Il singolo deputato a lanciare l’album, Almost Like The Blues, è una piana distesa sonora nella quale la voce di Leonard è trapunta degli inserti di voci femminili a supporto, non del tutto convincenti. Intensità notevole rappresenta, invece, Samson In New Orleans, con il tappeto morbidamente modulato degli archi che impreziosisce l’insieme, così come splendidamente poetica è Did I Ever Love You, con accenni di stampo opportunamenteLeonard-Cohen country spalmati su linee di mero richiamo folk.
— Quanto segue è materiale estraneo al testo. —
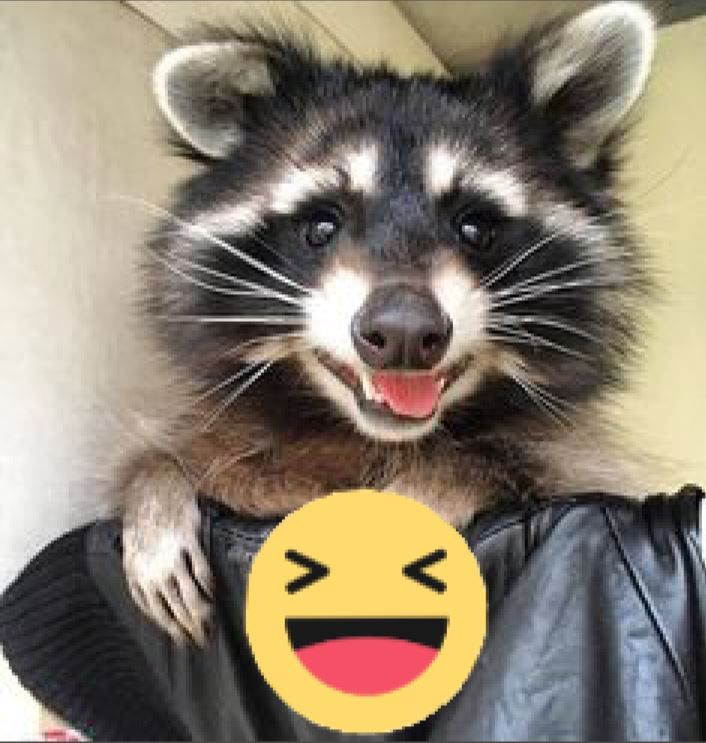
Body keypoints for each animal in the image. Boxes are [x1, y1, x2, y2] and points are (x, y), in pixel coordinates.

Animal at [118, 2, 656, 643]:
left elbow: (495, 464)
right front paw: (155, 483)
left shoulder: (576, 471)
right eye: (320, 226)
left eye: (475, 228)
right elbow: (184, 454)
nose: (403, 333)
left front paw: (436, 480)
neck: (364, 435)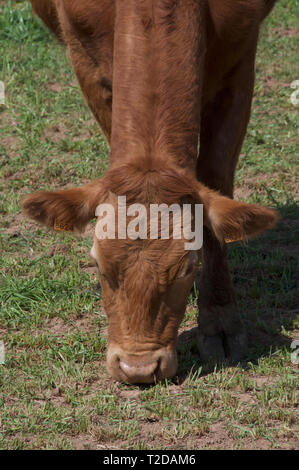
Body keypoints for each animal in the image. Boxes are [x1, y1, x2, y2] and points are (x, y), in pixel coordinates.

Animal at [23, 0, 278, 384]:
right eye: (98, 266)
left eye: (189, 268)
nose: (138, 368)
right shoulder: (88, 61)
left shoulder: (240, 56)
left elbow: (216, 179)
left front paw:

Una concessione a un suono più easy è rappresentata dalla debole Nevermind,  l’episodio più insignificante dell’album, coi suoi ritmi vagamente e pretestuosamente sintetici e gli inserti arabeggianti di dubbia efficacia, mentre già dalla successiva traccia, Born In Chains  - voce sontuosa di Cohen e organo splendidamente dispiegato sul tappeto sonoro complessivo - il livello qualitativo torna ad ascendere, per poi adagiarsi come su distese di petali armonici, a concludere bellamente il disco, nella soffice cantilena, contrappuntata dal violino in poetico effluvio, di You Got Me Singing. Un album che denota, a oggi, che la classe di Cohen è ancora intatta, la sua creatività ancora buona, la sua capacità di ammaliare e affascinare, seppur naturalmente e fatalmente in calando, ancora degna di ammirazione.